Original topic: tidb中控机系统损坏重装系统后如何重新管理现有集群

| username: hyman

【TiDB Usage Environment】Production\Test Environment\POC
【TiDB Version】5.4
【Problem Phenomenon and Impact】The control machine system crashed and after redoing the system, it is unable to manage the existing cluster. The monitoring deployed on the control machine needs to be restored to manage the existing cluster and reinitialize the monitoring system separately.

translator_bot · June 23, 2024, 5:20am

| username: 啦啦啦啦啦 | Original post link

There are quite a few similar posts, you can search and refer to them. Additionally, it is recommended to regularly back up tiup.

After restoring tiup, you can use tiup to expand nodes to install monitoring, etc.

translator_bot · June 23, 2024, 5:20am

| username: hyman | Original post link

Deploy won’t overwrite the current cluster and data, right?

translator_bot · June 23, 2024, 5:20am

| username: cs58_dba | Original post link

I feel that the central control machine also needs to be made highly available (HA).

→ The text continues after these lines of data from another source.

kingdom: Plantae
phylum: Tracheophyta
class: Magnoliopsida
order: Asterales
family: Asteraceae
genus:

translator_bot · June 23, 2024, 5:20am

| username: wuxiangdong | Original post link

Backup the tiup directory on the control machine and copy it to the new control machine.

translator_bot · June 23, 2024, 5:20am

| username: 啦啦啦啦啦 | Original post link

Data will not be overwritten. Since the current tiup does not have the cluster’s metadata, there will be no directory or port conflicts during deployment. The deploy command will download the specified version of the binary files and overwrite the original cluster. (Because this is an unconventional deployment, overwriting is understandable as a normal operation. The upgrade command will back up the bin directory.)

translator_bot · June 23, 2024, 5:20am

| username: hyman | Original post link

Currently, the cluster is in a running state. When performing a deploy operation, do I need to stop the cluster first, deploy, and then start it again, or can I just keep it as it is?

translator_bot · June 23, 2024, 5:20am

| username: wuxiangdong | Original post link

If the tiup directory is not backed up, it might be a bit awkward. You can create a tiup directory yourself and then modify the files in the directory based on the information of each node.

translator_bot · June 23, 2024, 5:20am

| username: 啦啦啦啦啦 | Original post link

There is no impact on the running service. I found this FAQ, which has more detailed steps:

TiDB 的问答社区 – 10 Jul 20

[FAQ] .tiup 等元信息被删除恢复办法

🌌 运维指南 TiDB 常见 FAQ

明确下本次恢复的目的，是恢复 .tiup 中的元数据，此为管理集群的基础。有个这些元数据，新的 tiup 将会继续运维以前的集群恢复步骤手写一下最终的集群 topo 文件，需要批量将 instance 级别的 bin/{instance}-server 文件 mv ，解释可看 [2] 根据 tiup 部署集群步骤，进行 deploy 操作，解释可看 [3] [2] 因为使用已发布的 tiup 进行部署，需要覆盖 instance 级别的 binary...

阅读时间: 1 mins 🕑 赞: 2 ❤

translator_bot · June 23, 2024, 5:20am

| username: wuxiangdong | Original post link

Deployment won’t work, it generates files on each node.